▸ **Problem**: Below are records; work out how many of their lines contain the word "GenerationSoftware" and reply with the number only.

▸ **The data**:
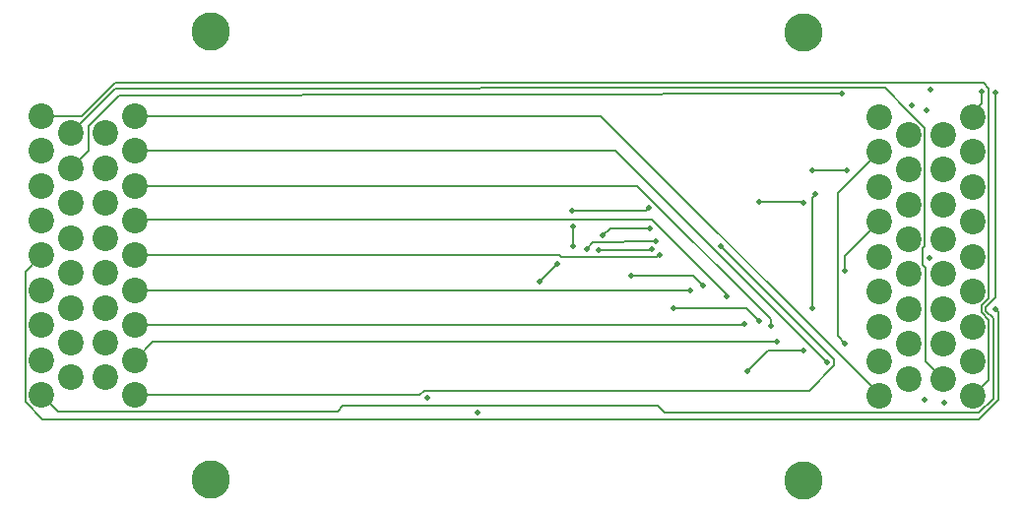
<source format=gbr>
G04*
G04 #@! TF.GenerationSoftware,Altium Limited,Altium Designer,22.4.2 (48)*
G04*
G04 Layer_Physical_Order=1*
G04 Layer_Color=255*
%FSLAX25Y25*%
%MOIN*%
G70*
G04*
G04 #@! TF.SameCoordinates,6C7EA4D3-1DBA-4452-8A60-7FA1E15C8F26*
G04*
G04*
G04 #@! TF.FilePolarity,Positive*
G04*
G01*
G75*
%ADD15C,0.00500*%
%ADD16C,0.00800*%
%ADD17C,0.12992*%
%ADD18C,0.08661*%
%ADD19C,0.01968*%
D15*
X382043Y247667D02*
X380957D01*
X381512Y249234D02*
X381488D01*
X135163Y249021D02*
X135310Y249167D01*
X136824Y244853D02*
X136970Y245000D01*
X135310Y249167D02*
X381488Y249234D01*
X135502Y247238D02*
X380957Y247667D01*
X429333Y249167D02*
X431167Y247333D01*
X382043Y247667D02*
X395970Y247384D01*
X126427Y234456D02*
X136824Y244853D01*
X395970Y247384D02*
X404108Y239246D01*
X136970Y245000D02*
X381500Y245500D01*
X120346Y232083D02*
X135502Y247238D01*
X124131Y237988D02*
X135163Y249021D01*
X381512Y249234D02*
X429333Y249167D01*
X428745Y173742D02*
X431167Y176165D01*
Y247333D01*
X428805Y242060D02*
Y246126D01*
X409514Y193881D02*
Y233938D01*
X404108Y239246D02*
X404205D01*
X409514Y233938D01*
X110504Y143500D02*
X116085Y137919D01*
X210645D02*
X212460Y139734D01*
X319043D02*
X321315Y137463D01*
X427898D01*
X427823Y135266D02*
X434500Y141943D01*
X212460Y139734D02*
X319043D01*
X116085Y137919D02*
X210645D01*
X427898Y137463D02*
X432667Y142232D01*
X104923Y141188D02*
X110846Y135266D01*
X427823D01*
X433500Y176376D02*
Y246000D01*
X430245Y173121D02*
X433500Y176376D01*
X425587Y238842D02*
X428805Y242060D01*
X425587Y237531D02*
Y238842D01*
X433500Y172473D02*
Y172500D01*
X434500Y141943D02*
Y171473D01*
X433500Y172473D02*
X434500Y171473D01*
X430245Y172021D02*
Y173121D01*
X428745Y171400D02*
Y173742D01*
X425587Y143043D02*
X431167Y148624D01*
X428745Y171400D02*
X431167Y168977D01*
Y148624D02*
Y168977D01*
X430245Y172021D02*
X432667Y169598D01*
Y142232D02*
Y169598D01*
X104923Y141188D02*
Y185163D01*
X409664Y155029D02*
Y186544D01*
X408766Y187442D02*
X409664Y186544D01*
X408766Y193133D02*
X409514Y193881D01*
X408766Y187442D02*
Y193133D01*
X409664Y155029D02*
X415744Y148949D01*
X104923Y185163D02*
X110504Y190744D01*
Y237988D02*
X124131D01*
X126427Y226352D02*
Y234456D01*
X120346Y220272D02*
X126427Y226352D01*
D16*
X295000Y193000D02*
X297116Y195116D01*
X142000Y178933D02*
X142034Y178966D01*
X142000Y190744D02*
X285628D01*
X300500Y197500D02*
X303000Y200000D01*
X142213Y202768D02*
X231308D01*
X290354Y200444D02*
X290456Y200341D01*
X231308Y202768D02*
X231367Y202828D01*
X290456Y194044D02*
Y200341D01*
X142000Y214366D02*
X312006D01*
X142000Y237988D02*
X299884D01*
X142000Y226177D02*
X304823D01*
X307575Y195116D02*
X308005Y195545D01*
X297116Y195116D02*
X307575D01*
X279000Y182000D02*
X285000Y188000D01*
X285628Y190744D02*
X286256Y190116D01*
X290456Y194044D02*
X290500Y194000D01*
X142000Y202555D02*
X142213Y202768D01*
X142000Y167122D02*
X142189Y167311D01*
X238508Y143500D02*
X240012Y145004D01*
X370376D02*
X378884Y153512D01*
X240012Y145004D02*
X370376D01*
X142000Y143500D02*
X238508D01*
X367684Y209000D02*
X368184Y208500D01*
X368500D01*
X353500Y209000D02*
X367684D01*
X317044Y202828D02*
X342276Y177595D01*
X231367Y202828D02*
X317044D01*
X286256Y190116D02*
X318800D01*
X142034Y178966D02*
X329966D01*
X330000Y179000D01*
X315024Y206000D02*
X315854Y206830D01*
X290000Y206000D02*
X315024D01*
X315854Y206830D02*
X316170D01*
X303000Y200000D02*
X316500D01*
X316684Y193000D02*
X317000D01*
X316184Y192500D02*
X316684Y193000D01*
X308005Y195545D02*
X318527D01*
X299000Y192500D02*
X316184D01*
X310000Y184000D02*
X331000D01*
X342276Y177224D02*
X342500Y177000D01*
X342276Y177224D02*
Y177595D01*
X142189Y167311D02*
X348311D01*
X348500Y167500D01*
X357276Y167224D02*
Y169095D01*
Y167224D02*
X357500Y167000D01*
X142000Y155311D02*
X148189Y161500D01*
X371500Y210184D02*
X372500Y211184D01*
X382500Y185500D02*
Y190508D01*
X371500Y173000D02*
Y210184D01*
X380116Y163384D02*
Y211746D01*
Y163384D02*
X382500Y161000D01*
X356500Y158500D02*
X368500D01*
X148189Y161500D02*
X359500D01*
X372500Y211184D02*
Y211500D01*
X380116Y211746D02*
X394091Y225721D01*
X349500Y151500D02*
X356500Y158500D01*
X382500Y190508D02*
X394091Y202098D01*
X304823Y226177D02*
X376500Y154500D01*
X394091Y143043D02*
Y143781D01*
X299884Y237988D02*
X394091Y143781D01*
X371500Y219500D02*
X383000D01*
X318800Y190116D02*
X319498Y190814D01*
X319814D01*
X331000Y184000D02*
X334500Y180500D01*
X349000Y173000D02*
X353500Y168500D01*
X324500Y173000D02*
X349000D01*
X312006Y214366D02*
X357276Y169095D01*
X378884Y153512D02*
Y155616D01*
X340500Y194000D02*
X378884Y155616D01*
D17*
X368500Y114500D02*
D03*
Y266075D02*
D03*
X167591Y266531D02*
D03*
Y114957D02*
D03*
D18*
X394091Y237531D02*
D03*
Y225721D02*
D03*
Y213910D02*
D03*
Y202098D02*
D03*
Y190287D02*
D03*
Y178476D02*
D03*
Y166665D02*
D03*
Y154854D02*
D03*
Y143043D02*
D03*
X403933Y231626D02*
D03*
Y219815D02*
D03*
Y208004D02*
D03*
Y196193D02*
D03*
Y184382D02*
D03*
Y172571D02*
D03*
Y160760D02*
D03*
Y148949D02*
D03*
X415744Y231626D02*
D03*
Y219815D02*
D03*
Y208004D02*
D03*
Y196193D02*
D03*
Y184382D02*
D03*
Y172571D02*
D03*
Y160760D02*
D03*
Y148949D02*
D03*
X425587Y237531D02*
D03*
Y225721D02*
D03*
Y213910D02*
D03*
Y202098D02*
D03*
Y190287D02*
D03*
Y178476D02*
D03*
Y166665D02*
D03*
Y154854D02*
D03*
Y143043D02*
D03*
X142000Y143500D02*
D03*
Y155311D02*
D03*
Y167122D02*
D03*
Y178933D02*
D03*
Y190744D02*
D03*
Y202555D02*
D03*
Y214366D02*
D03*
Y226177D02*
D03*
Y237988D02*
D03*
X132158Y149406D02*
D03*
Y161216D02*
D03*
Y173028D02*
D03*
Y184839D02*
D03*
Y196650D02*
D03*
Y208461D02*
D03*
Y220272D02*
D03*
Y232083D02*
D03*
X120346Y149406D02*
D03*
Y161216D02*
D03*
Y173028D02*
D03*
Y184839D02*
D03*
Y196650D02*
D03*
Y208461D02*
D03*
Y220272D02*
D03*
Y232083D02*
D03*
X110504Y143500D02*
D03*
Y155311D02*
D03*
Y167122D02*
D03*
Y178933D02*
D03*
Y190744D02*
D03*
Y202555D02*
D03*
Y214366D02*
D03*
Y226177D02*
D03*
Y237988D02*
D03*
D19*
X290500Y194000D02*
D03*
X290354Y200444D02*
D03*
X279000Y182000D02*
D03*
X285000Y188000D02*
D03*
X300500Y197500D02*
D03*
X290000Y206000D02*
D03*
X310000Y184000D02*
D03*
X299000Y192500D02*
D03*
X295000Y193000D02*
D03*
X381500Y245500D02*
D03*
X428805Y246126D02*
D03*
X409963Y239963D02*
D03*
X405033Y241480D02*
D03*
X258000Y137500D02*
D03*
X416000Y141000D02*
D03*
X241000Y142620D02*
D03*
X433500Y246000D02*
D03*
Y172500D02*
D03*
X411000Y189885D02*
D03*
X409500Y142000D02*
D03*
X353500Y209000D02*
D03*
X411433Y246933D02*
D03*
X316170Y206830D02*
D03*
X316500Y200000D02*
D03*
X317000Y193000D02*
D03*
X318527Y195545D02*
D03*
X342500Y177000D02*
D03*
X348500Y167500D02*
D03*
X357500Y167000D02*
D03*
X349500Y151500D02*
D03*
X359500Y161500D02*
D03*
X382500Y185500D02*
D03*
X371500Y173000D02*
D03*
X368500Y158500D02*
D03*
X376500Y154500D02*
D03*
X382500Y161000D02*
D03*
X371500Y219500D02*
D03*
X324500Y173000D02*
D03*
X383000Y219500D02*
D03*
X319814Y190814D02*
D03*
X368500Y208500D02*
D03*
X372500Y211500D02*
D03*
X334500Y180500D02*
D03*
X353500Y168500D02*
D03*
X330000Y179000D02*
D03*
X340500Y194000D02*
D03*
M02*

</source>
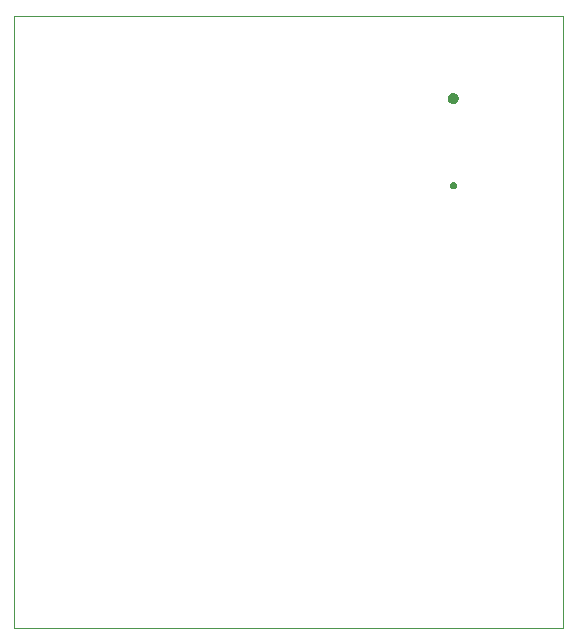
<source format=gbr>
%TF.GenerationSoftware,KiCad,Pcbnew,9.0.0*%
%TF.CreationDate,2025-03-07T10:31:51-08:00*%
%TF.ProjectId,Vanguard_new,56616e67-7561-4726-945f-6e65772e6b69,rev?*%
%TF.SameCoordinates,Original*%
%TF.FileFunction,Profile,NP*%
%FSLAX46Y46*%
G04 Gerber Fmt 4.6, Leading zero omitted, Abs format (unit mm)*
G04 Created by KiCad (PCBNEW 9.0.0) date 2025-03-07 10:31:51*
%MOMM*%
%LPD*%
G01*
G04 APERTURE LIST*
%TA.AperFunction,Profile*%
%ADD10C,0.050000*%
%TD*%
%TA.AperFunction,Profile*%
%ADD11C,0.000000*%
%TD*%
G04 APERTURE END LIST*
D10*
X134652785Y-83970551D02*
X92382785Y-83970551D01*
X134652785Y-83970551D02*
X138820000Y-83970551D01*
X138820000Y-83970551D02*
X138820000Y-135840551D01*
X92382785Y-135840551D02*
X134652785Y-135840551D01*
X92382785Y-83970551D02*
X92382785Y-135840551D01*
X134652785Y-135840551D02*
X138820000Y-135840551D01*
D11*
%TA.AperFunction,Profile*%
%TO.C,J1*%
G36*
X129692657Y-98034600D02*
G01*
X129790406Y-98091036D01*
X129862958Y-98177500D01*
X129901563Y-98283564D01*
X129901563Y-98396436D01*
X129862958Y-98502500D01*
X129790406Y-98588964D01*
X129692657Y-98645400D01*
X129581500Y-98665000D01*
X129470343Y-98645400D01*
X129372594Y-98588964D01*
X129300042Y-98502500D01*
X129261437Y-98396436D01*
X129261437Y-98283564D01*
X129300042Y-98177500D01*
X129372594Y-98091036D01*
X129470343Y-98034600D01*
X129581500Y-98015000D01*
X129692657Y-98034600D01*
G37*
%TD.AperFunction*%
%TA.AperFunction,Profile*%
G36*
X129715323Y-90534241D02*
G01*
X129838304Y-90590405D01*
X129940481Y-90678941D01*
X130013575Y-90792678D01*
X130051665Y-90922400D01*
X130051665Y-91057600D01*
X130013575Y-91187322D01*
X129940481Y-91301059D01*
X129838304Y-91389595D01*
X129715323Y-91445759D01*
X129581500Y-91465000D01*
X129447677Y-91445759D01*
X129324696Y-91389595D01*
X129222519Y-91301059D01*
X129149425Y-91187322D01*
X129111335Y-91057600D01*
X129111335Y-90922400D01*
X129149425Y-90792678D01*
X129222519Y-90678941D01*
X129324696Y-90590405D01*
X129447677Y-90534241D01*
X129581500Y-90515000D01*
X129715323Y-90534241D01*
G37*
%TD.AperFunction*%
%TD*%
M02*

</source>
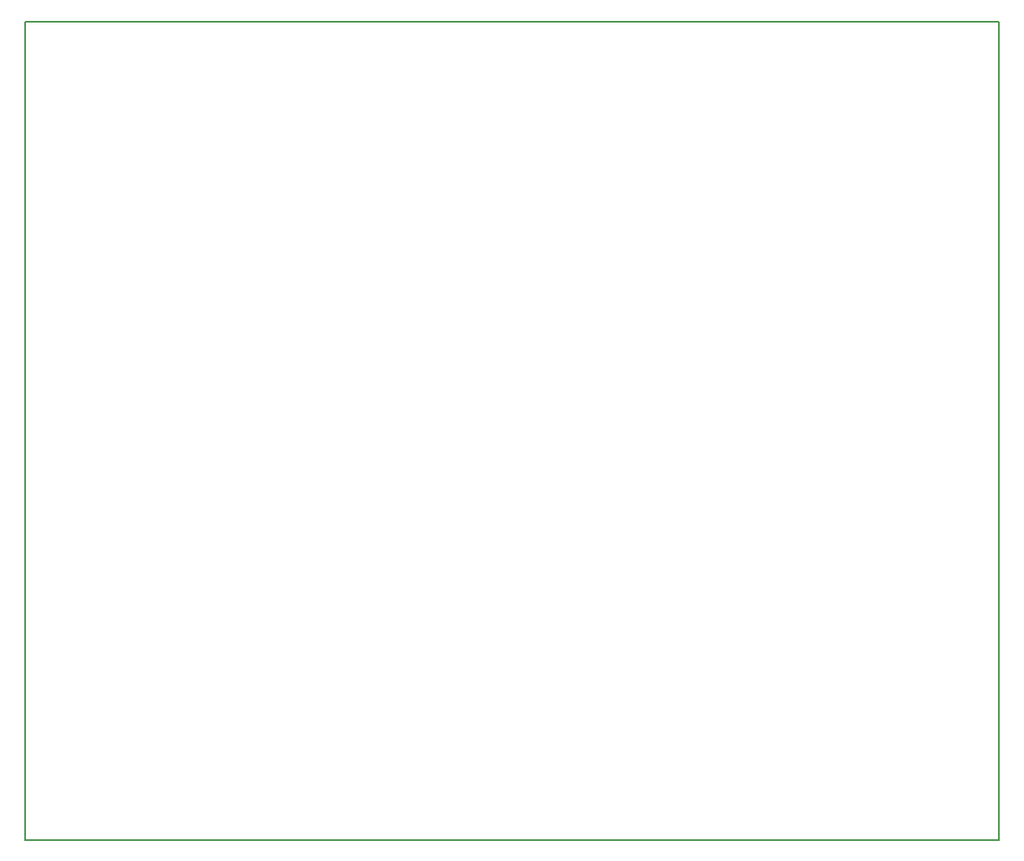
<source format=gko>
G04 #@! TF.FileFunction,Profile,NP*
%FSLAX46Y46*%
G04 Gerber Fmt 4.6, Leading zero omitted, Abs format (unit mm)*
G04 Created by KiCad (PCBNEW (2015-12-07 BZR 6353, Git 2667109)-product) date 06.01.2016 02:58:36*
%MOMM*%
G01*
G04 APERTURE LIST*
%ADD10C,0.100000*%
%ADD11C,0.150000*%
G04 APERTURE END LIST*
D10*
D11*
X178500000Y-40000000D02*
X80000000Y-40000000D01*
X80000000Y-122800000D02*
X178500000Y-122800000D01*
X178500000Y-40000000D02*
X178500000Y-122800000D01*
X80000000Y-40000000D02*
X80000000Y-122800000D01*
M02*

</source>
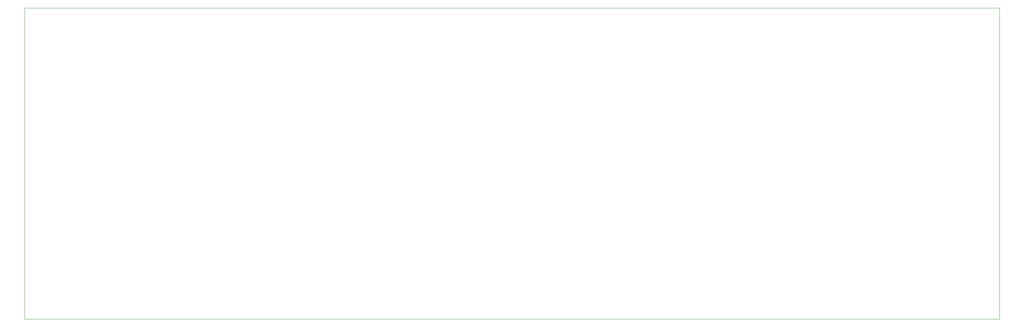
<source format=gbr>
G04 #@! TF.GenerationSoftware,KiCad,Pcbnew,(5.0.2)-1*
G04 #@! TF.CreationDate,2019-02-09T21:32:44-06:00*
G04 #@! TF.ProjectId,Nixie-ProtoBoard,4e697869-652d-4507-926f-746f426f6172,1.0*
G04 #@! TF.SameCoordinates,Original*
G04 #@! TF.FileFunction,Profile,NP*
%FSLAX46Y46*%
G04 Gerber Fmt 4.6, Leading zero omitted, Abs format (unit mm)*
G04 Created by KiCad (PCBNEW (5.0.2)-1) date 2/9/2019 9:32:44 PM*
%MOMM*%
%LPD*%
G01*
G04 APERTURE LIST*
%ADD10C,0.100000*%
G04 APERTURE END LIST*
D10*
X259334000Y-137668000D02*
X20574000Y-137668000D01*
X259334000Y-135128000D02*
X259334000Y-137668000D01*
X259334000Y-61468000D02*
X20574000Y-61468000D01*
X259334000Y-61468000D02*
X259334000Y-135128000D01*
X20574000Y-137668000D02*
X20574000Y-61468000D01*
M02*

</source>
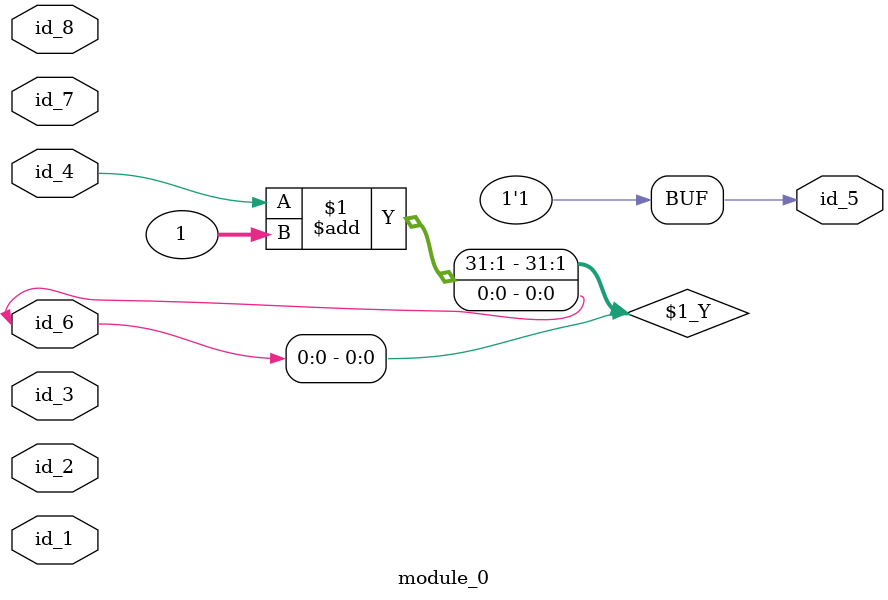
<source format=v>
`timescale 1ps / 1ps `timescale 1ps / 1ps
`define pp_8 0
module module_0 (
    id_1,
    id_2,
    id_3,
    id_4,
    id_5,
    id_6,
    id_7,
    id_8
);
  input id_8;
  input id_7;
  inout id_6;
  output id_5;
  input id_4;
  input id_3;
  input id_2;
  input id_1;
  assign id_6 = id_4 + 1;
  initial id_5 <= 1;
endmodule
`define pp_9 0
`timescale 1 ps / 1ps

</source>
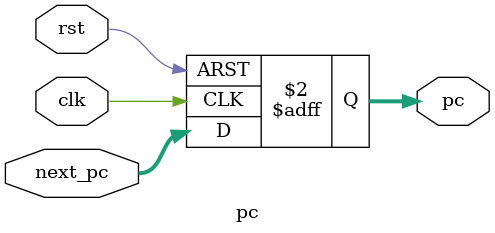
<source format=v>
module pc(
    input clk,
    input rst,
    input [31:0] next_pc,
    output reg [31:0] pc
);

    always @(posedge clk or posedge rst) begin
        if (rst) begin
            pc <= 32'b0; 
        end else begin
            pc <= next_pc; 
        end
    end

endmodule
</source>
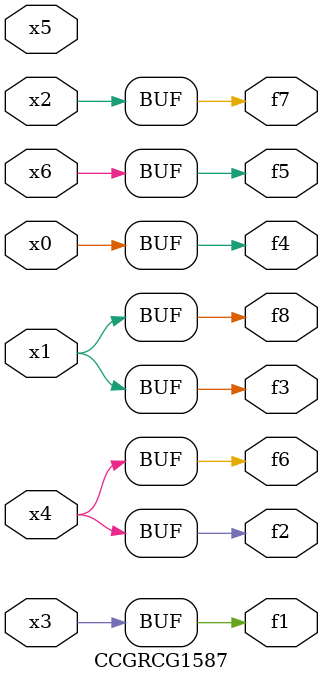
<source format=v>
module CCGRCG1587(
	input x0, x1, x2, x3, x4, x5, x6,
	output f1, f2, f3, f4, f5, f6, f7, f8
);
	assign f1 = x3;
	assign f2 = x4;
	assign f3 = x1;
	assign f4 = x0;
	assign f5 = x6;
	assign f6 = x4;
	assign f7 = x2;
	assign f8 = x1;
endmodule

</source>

▸ **Exercise answer**: 3